Or it may be even simpler than that.  You may just need to keep a flag indicating 
whether you're in the critical section, and return that flag.

If you're around this afternoon, I'd love to talk with you about it.
you would probably need a separate lock on this counter too, as you could be
pre-empted between checking the value and then acting on it causing a
race-condition.
re gordon: i was already trying that.
re mike: i was entering my critical section before using the counter.

there is some code around that saves the counter, and then enters the intsOff
state setting the counter to 1, and then restores the counter when it's done. 
This will have the effect of not turning ints back on if they weren't on before,
but it totally demolishes the concept of the counter being a reentrancy count.  
i think i can just not use a counter at all, and tweak the code in the handful
of places that use it.  Almost all are in mac only code, and most of it is to
detect when a notification might have been dropped becasue it came while ints
were off.  Under osx the notification wont be dropperd in that situation: if
someone else is in the critical section when the notification comes in, the
notification will block on the critical section, and then fire when it can enter.  
at request of macdev, attaching my patches.  they  DO NOT work.  But they 
show the lines I am thinking along.  
Attached patch diffs of nsprpb (obsolete) — Splinter Review
a second attempt.  not sure yet why this one doesn't work.
Attached patch nspr patch (obsolete) — Splinter Review
sdagley - are any of the machines which we'll get from Apple for testing a
dual-CPU machine?  If dual-CPU machine seems to have it's own set of problems,
we may need to test on that.
We should *definately* test on dual-CPU machines, and it would be good for QA to 
invest in a few of these.
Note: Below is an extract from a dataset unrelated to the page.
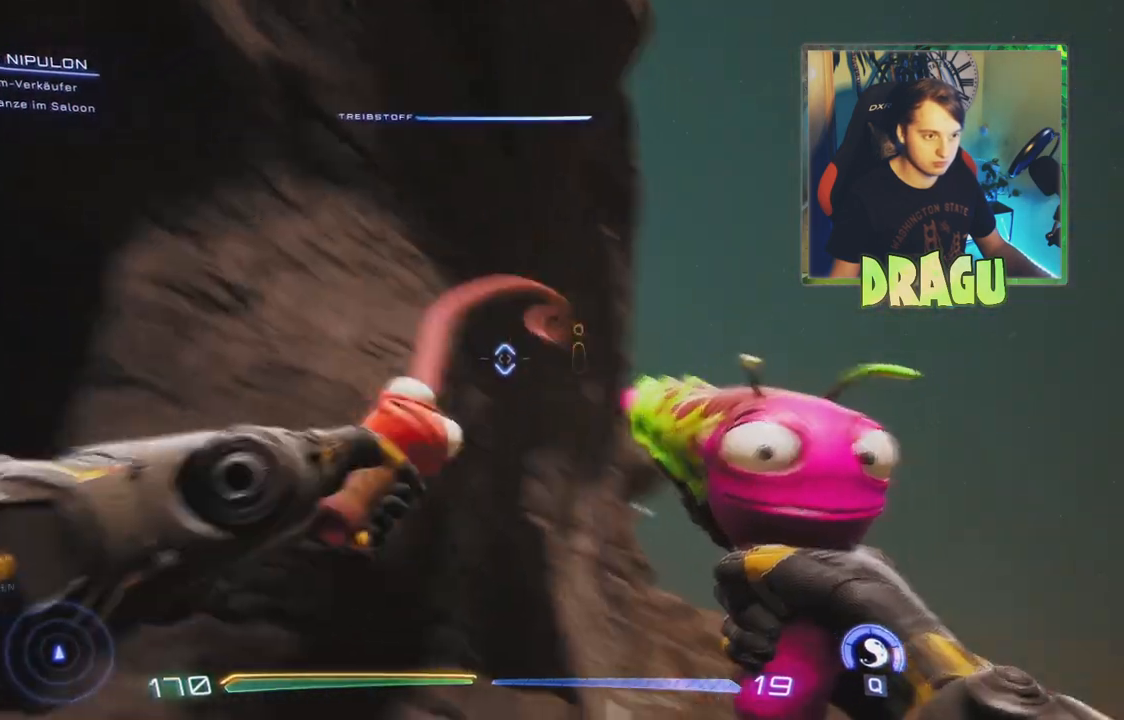
{"keys": [], "mouse": [], "events": []}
Note that, currently, our builds are pretty much dead 
on such machines running Mac OS X because of this bug.
Whiteboard: OSX++ → OSX++, PDT+
lchiang, we aren't getting any dual CPUs in the new batch but Joe Francis has 
voluntereed his dual-cpu system for testing while he's on sabbatical next month
Keywords: nsBranch
Steve, this is PDT+ bug. Tomorrow, on Tuesday, we'll try to build the first RTM
candidate. It would be good, if this could be resolved ASAP.
what going on with this bug?  getting close to the time where it may have to be
latered to future milestone/release if we are not there, or past there already...
This bug is specific to Mac OS X and does not impact the 'Classic' builds for Mac 
OS 8.6/9.x.  As to where we're at with it, as an AOL employee I can't use the 
appropriate profanity in this public forum to describe it so I'll just say we 
don't expect to have a fix this month.
*** Bug 90941 has been marked as a duplicate of this bug. ***
we're not gonna have this fixed by beta, removing pdt+
Whiteboard: OSX++, PDT+ → OSX++
Whiteboard: OSX++ → OSX++, meeting w/Apple in August to attempt fix w/o requiring new architecture
*** Bug 93824 has been marked as a duplicate of this bug. ***
*** Bug 93720 has been marked as a duplicate of this bug. ***
The following Apple tech note may be helpful in resolving this bug, as well as
giving Fizzilla better OS X performance.

http://developer.apple.com/technotes/tn/tn2028.html

- Adam
Added keyword: nsenterprise+
Keywords: nsenterprise+
Simon is now working on this so reassigning bug
Assignee: sdagley → sfraser
Whiteboard: OSX++, meeting w/Apple in August to attempt fix w/o requiring new architecture → OSX++
Attachment #38164 - Attachment is obsolete: true
Attachment #38876 - Attachment is obsolete: true
Attached patch Final patch for review (obsolete) — Splinter Review
Attachment #49135 - Attachment is obsolete: true
That last patch works. On single CPU machines, it's performance impact is below
the noise threshold of the page loading tests I used to measure it. It uses MP
critical sections to fix thread synchronization issues, blocking multiple MP
threads from running while NSPR interrupts are turned off.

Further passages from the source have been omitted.